Data — We’ll copy our MNIST data to the cloud so that it’s easily accessible to our training job.
Job — We’ll create a CommandJob (the simplest type of Job supported by Azure ML) to train the model.
Model — Once the training job produces a model, we’ll register it with Azure ML so that we can deploy it as an endpoint.
Managed Online Endpoint — We’ll use this particular type of endpoint to make predictions because it’s designed to process smaller requests and give near-immediate responses.
Managed Online Deployment — Our endpoint can accommodate one or more deployments; we’ll just use one.

Let’s create our compute resource. We’ll start by defining the details of the compute we want in a YAML file. As you can see below, we name our resource “cluster-cpu” and specify that we want between 0 and 4 machines. We also specify that we want a machine of size Standard_DS4_v2. How do you know which machine size to choose? You can learn more about that in my blog post about compute.

https://github.com/bstollnitz/aml_command_cli/blob/master/aml_command_cli/cloud/cluster-cpu.yml

$schema: https://azuremlschemas.azureedge.net/latest/amlCompute.schema.json
name: cluster-cpu
type: amlcompute
size: Standard_DS4_v2
location: westus2
min_instances: 0
max_instances: 4

Notice that we also specify a schema, which gives us intellisense and warns us of errors when editing this file. If you press “Ctrl + Space” with the cursor on a new line, you’ll see that VS Code tells you all the other properties that can go in this file. And if you type a non-supported property name, VS Code will alert you by underlining the property name with red squiggles.

How do you know the schema URI for each resource? You can find URIs for all resources in the documentation or you can use the Azure ML extension for VS Code. If you have this extension installed, you can go to the left menu in Visual Studio, click on the symbol for the extension, select your Azure subscription, and pick your desired ML Workspace. You can then browse your existing cloud resources by navigating the tree. Clicking on the ”+” icon to the right of a resource name generates a new YAML file for that resource type, populated with the appropriate schema and a few commonly used properties.

Screenshot showing the Azure ML extension to VS Code.

§ **Dataset items**:
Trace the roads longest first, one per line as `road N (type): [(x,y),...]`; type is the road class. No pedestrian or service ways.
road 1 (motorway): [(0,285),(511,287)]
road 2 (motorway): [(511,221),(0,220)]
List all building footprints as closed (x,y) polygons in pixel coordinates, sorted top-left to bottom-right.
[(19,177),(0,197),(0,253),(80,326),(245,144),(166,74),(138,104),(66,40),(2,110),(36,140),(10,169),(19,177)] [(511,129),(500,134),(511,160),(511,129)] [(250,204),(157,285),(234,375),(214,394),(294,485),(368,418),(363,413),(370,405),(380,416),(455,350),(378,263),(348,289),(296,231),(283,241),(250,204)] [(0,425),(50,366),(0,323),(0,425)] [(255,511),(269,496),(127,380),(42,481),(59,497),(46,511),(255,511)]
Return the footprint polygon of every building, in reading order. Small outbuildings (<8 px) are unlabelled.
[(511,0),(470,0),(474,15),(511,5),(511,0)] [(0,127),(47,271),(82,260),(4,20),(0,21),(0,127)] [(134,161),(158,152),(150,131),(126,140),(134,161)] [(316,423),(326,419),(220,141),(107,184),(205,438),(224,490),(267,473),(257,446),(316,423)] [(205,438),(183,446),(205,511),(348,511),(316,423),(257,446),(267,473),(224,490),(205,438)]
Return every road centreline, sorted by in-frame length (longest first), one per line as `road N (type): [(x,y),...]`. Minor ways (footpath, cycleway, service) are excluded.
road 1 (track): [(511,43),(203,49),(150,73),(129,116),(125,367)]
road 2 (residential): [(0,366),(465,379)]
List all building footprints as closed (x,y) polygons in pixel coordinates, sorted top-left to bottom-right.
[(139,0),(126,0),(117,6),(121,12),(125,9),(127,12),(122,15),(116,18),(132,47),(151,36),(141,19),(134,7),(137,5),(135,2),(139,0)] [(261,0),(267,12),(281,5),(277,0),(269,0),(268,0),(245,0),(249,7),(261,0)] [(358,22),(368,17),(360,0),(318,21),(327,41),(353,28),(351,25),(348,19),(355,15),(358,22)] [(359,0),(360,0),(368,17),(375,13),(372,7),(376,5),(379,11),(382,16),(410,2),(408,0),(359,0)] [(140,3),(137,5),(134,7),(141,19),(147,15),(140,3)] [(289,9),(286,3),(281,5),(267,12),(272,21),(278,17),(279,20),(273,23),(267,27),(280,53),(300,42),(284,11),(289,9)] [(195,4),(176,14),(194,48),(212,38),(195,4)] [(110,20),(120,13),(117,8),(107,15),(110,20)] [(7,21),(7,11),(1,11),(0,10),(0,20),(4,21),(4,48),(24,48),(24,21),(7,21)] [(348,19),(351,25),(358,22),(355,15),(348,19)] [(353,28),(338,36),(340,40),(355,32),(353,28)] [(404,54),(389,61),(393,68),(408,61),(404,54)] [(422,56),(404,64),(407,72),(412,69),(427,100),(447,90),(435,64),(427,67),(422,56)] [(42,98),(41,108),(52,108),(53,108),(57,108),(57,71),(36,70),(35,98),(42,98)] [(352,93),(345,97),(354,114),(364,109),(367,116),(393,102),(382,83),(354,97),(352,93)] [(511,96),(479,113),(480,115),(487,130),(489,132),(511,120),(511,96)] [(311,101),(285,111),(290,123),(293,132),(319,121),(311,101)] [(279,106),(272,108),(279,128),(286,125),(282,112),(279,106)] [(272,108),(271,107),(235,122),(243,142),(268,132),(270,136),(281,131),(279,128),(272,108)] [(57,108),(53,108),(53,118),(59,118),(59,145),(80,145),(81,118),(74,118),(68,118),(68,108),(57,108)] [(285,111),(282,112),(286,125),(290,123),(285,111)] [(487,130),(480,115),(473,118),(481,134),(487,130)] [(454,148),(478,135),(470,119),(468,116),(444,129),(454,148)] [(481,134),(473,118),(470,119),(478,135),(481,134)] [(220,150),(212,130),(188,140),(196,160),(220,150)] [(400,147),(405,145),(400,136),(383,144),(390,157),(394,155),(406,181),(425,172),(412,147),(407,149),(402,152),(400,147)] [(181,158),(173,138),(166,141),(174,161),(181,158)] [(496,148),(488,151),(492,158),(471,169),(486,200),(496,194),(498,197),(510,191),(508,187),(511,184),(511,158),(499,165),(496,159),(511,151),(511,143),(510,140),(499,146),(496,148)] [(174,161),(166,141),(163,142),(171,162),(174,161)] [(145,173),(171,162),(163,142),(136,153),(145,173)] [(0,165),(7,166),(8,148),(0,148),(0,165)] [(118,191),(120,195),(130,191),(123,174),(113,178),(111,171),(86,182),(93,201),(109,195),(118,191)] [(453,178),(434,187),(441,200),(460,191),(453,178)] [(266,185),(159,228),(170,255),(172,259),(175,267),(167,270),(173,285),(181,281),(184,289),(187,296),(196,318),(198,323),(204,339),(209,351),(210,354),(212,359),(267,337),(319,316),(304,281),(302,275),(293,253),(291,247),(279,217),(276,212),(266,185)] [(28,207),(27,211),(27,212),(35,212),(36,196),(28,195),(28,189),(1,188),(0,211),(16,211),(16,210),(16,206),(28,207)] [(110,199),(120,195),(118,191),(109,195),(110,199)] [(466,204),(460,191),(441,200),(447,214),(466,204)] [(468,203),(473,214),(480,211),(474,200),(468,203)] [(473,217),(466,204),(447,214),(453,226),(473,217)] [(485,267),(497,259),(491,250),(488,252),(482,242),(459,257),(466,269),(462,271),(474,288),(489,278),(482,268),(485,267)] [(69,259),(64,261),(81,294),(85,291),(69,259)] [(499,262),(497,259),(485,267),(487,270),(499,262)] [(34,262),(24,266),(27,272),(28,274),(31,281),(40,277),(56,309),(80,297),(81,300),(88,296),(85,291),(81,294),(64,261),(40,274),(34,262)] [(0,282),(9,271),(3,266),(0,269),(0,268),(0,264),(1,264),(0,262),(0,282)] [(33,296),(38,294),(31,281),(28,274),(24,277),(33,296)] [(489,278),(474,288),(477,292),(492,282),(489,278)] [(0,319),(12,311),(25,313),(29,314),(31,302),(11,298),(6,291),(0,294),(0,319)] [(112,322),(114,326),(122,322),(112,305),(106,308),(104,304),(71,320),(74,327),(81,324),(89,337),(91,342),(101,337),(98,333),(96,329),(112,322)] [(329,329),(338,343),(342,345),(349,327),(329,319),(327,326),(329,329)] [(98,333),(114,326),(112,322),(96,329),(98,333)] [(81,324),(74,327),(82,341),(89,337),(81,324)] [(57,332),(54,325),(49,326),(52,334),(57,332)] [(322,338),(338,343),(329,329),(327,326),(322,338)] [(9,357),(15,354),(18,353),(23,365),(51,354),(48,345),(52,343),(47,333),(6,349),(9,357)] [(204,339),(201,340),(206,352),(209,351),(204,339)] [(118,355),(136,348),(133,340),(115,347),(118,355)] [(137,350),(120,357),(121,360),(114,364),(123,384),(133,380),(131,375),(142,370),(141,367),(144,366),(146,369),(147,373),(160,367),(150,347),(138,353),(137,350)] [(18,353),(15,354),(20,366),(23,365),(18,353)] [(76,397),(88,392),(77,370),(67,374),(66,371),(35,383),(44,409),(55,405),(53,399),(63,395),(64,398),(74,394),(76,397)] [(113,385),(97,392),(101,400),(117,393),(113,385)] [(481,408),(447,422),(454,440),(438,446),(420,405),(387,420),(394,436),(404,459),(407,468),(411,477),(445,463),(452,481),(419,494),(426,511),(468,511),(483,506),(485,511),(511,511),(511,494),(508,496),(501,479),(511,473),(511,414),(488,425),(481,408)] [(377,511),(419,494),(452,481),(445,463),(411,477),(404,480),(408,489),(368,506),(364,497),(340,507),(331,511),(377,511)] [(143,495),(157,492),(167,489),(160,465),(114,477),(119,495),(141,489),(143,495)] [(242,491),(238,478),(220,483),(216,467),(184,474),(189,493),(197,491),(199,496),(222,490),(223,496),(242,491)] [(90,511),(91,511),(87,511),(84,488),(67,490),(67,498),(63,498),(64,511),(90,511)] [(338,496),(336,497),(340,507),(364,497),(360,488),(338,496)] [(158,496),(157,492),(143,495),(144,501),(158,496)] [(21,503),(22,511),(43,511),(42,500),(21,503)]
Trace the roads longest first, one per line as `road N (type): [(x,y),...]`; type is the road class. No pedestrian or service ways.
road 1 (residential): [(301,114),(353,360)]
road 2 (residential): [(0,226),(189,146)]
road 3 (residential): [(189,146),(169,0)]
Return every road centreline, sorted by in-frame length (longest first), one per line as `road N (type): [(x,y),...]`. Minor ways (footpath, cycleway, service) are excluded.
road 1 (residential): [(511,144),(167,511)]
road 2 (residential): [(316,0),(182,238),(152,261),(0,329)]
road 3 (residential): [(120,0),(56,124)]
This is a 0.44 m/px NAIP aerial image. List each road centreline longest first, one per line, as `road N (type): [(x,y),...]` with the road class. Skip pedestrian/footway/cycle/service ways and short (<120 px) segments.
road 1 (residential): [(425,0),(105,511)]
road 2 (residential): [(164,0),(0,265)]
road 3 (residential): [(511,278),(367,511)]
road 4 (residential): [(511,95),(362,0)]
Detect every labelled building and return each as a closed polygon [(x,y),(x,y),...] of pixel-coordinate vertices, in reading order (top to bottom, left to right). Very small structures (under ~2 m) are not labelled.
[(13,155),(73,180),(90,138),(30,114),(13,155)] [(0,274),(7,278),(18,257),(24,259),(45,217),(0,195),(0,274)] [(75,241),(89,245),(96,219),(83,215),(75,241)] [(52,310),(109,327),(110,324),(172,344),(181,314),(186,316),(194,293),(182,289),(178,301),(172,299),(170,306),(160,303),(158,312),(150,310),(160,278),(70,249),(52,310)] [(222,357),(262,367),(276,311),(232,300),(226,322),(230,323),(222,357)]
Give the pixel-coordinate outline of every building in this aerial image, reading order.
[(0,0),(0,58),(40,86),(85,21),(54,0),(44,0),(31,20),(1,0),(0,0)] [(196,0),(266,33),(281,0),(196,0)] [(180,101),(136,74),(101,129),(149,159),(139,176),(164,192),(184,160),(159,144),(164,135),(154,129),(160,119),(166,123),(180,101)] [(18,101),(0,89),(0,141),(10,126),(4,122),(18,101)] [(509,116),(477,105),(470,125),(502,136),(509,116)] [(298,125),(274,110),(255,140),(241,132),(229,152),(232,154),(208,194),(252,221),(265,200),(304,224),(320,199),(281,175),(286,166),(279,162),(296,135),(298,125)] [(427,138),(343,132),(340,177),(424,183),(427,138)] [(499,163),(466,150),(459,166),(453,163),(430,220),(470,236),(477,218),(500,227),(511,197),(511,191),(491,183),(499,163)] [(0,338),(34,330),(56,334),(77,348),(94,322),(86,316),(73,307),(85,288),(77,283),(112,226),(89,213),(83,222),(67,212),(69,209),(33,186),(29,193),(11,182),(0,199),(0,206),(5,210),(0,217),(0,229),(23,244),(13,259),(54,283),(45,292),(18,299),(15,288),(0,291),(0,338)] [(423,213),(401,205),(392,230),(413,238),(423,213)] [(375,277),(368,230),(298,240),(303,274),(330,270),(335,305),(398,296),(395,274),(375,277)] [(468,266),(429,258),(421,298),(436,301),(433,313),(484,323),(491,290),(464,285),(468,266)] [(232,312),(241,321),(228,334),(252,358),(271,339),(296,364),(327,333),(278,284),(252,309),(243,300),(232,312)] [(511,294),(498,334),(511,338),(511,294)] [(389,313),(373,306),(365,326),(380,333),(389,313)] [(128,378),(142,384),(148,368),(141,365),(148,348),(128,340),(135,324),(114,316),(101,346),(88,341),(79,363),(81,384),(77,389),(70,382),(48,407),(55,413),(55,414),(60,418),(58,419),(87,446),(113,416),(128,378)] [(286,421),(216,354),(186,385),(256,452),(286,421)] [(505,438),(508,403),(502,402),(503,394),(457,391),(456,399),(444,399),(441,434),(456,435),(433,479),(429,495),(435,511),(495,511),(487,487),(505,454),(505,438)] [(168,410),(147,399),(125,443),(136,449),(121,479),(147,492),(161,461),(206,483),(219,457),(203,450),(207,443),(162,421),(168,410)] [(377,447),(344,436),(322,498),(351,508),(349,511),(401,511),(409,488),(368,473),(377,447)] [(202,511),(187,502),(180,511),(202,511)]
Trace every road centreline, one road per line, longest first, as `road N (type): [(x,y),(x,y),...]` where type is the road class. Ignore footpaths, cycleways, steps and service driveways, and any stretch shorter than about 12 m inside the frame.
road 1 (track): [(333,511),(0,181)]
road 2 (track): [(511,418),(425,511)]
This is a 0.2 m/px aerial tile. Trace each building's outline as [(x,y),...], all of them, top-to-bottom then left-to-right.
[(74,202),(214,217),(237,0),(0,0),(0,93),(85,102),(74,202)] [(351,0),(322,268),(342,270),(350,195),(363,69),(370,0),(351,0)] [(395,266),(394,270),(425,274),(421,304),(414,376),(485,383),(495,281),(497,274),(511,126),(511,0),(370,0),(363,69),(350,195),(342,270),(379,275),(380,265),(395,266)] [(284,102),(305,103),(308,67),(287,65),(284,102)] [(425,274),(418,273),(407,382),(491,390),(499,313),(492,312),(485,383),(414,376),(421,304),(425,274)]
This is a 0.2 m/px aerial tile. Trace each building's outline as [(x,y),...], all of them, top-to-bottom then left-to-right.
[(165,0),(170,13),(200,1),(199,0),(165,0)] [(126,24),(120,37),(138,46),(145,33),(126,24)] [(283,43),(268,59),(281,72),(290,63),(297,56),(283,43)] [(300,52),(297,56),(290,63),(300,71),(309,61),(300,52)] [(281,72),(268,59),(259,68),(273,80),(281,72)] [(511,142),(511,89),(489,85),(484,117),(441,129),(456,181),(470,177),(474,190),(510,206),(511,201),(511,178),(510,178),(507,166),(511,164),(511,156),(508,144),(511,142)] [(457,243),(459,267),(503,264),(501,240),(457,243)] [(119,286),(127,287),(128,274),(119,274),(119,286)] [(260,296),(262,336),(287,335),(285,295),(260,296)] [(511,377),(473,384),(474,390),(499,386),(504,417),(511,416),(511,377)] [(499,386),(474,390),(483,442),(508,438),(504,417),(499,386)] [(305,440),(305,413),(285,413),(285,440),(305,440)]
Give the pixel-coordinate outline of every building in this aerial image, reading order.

§ **OBJECTIVES**:
(1) Reproduce the part of the Azure ML walkthrough that begins at the words "Managed Online Endpoint" and ends after the words "just use one.".
(2) According to the Azure ML walkthrough, why is a managed online endpoint used to make predictions? Answer in one to three sentences.
(3) Answer these questions from the Azure ML walkthrough:
(a) What type of Job is created to train the model?
(b) How many machines does the compute resource definition allow?
(c) Which key combination, pressed with the cursor on a new line, makes VS Code show the other properties that can go in the file?

§ **SOLUTIONS BELOW**:
(1)
Managed Online Endpoint — We’ll use this particular type of endpoint to make predictions because it’s designed to process smaller requests and give near-immediate responses.
Managed Online Deployment — Our endpoint can accommodate one or more deployments; we’ll just use one.

(2) A managed online endpoint is used because that type of endpoint is designed to process smaller requests and give near-immediate responses.

(3)
(a) A CommandJob.
(b) Between 0 and 4 machines.
(c) Ctrl + Space.